After three weeks of feuding, backbone Internet providers CRL and AGIS are now talking to each other, at least virtually.

4 min read
After three weeks of feuding, backbone Internet providers CRL and AGIS are now talking to each other, at least virtually.

For about three weeks customers--perhaps millions of Netizens--who use ISPs on the backbones of CRL and AGIS have been unable to communicate with each other and see each other's Web pages because the two networks weren't exchanging traffic.

But as of about noon PT yesterday, packets began flowing back and forth between the networks at the Commercial Internet Exchange (CIX), a key network access point where the two providers currently exchange traffic.

While traffic flowed and customers could once gain access each other's pages, the larger issue of how backbone providers exchange traffic is far from resolved.

The problem began a few weeks ago when CRL turned off its data routes going to AGIS, shutting down the traffic between the two networks, according to both ISPs.

When that happened, the two providers had no way to communicate with each other because packets--pieces of electronic communications such as email or Web page data--had no way of flowing back and forth.

But that's where agreement between the two ends. CRL says that AGIS was having an equipment problem at the CIX router, said Philip Burkhart, CRL's vice president of operations. He said the AGIS equipment problem was endangering CRL's router hardware, so CRL pulled the plug.

But AGIS officials said that was flat out wrong and instead accused CRL of intentionally shutting down its CIX switch in order to force AGIS into exchange traffic at other access points.

And AGIS network engineer Harold Willison, said AGIS wouldn't be forced into bending its rules: If it did it for CRL, it would have to do so for everyone.

Both providers have switches at other network access points, some of which they share in common.
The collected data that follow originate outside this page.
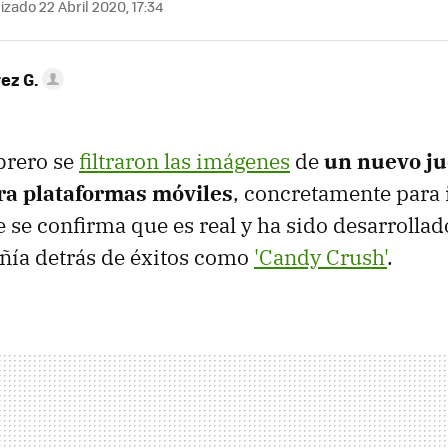
izado 22 Abril 2020, 17:34
ez G.
ebrero se
filtraron las imágenes
de
un nuevo ju
ra plataformas móviles
, concretamente para 
 se confirma que es real y ha sido desarrollado
ía detrás de éxitos como
'Candy Crush'
.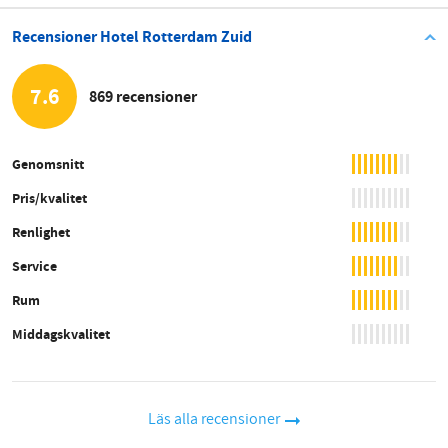
Recensioner Hotel Rotterdam Zuid
7.6
869 recensioner
Genomsnitt
Pris/kvalitet
Renlighet
Service
Rum
Middagskvalitet
Läs alla recensioner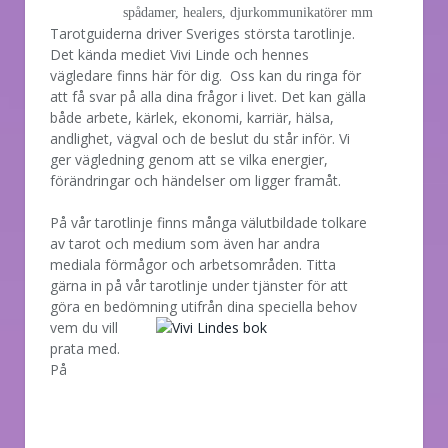
spådamer, healers, djurkommunikatörer mm
Tarotguiderna driver Sveriges största tarotlinje.
Det kända mediet Vivi Linde och hennes
vägledare finns här för dig. Oss kan du ringa för
att få svar på alla dina frågor i livet. Det kan gälla
både arbete, kärlek, ekonomi, karriär, hälsa,
andlighet, vägval och de beslut du står inför. Vi
ger vägledning genom att se vilka energier,
förändringar och händelser om ligger framåt.
På vår tarotlinje finns många välutbildade tolkare
av tarot och medium som även har andra
mediala förmågor och arbetsområden. Titta
gärna in på vår tarotlinje under tjänster för att
göra en bedömning utifrån dina speciella behov
vem
du vill
prata med.
På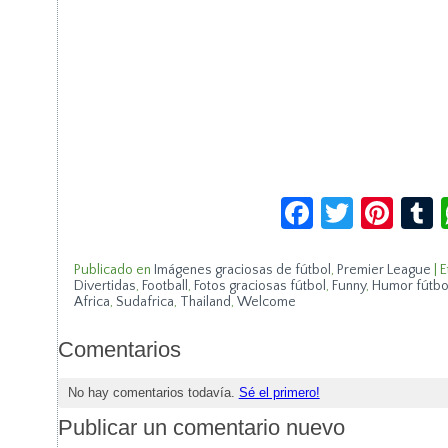
Facebook
Twitte
Pin
Publicado en
Imágenes graciosas de fútbol
,
Premier League
|
E
Divertidas
,
Football
,
Fotos graciosas fútbol
,
Funny
,
Humor fútbo
Africa
,
Sudafrica
,
Thailand
,
Welcome
Comentarios
No hay comentarios todavía.
Sé el primero!
Publicar un comentario nuevo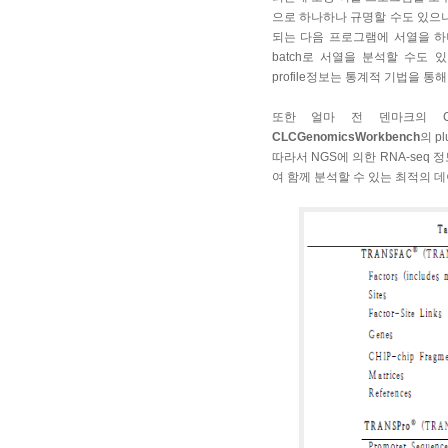
으로 하나하나 규명할 수도 있으나
되는 다음 프로그램에 서열을 하나
batch로 서열을 분석할 수도 있
profile정보는 통계적 기법을 
또한 얼마 전 덴마크의 C
CLCGenomicsWorkbench
의 p
따라서 NGS에 의한 RNA-se
여 함께 분석할 수 있는 최적의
But they don't exchange packets at those other points because AGIS requires anyone with whom it freely exchanges packets to meet certain requirements, including having switches at five designated points.

Willison said CRL turned off the routes in a political maneuver to force AGIS to exchange routes with CRL at other access points.

While CRL has switches at six NAPs other than CIX, it does not have a switch at the Sprint NAP in New York. CRL says it doesn't need to have a switch there because it has one nearby. But AGIS insists that to exchange routes anywhere, CRL has to have switches at all of its required NAPs. Willison added that AGIS had told CRL it would bend the rules if CRL paid for a circuit to connect an access point to the Sprint switch, but that CRL declined

Willison said that instead of adding the switch, CRL tried to force AGIS to peer with them everywhere by cutting off access at CIX.

In a note to AGIS's customers, an AGIS administrator said that CRL's senior engineer stated the move was political and that the CRL's president confirmed that.

"They are trying to force us to change our peering requirements to suit them," Willison said. "If we change, we have to do it for everyone else. We're not going to change our policies for them because they're trying to hold us hostage."

Burkhart acknowledged that the peering situation was political. But he said that CRL has an open peering agreement and didn't said that AGIS could, if it wanted, exchange traffic at the access points they have in common.

He added that CRL has as many switches as AGIS, just not at the required access point.

But he also insisted that in this case, politics was beside the point because the CIX routes were shut down for purely technical reasons.

CRL issued a press release yesterday saying that "network engineers received confirmation on June 25, 1997 from Paul Vixie, administrator of the CIX router, that the recent AGIS hardware failure at the CIX had been repaired and is no longer a threat to CRL's router hardware."

Vixie said he had never told them that there was a threat to their routers or that there was a hardware problem, although there had been a brief one several weeks before. He said he did not know for sure whether or not there was a hardware problem.

Willison added that although this issue seems to be resolved for now, he doesn't expect it to go away, as other providers try to force AGIS to bend its rules.

"It's not the first time," he said. "I'm sure it's not the last time."